AlvisNLP

corpus processing engine

XMLReader

Synopsis

Reads XML files and creates elements.

Description

XMLReader reads its input from source as XML and creates documents, sections, annotations, relations or tuples. The structure of the input XML is handled through the xslTransform XSLT stylesheet.
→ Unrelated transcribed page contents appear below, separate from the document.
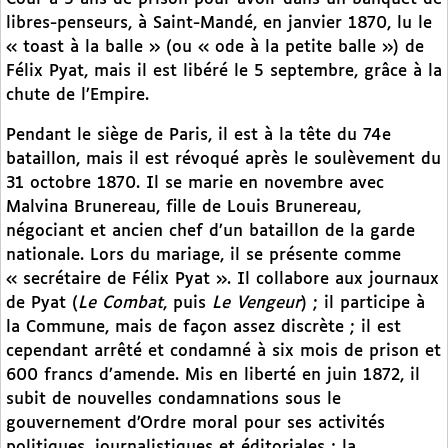
libres-penseurs, à Saint-Mandé, en janvier 1870, lu le
« toast à la balle » (ou « ode à la petite balle ») de
Félix Pyat, mais il est libéré le 5 septembre, grâce à la
chute de l’Empire.
Pendant le siège de Paris, il est à la tête du 74e
bataillon, mais il est révoqué après le soulèvement du
31 octobre 1870. Il se marie en novembre avec
Malvina Brunereau, fille de Louis Brunereau,
négociant et ancien chef d’un bataillon de la garde
nationale. Lors du mariage, il se présente comme
« secrétaire de Félix Pyat ». Il collabore aux journaux
de Pyat (
Le Combat
, puis
Le Vengeur
) ; il participe à
la Commune, mais de façon assez discrète ; il est
cependant arrêté et condamné à six mois de prison et
600 francs d’amende. Mis en liberté en juin 1872, il
subit de nouvelles condamnations sous le
gouvernement d’Ordre moral pour ses activités
politiques, journalistiques et éditoriales ; la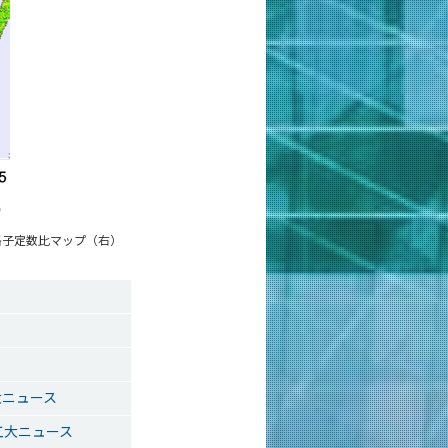
格子定数比マップ（右）
大ニュース
工大ニュース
XMLReader also provides XSLT function and element extensions. The namespace for all extensions is xalan://fr.inra.maiage.bibliome.alvisnlp.bibliomefactory.modules.xml.XMLReader2 .

Element extensions

Function extensions

Snippet

<xmlreader class="XMLReader">
    <source></source>
    <xslTransform></xslTransform>
</xmlreader>

Mandatory parameters

source

Mandatory

Path to the source directory or source file.

xslTransform

Mandatory

XSLT Stylesheet to apply on the input.

Optional parameters

constantAnnotationFeatures

Optional
Type: Mapping

Constant features to add to each annotation created by this module.

constantDocumentFeatures

Optional
Type: Mapping

Constant features to add to each document created by this module.

constantRelationFeatures

Optional
Type: Mapping

Constant features to add to each relation created by this module.

constantSectionFeatures

Optional
Type: Mapping

Constant features to add to each section created by this module.

constantTupleFeatures

Optional
Type: Mapping

Constant features to add to each tuple created by this module.

stringParams

Optional
Type: Mapping

Parameters to pass to the XSLT Stylesheet specified by xslTransform .

html

Default value: `false`
Type: Boolean

Set to true if the input is HTML rather than XML.

rawTagNames

Default value: `false`
Type: Boolean

If true, do not convert tag names to upper case.

Deprecated parameters

sourcePath

Deprecated

Alias for source . Use source instead.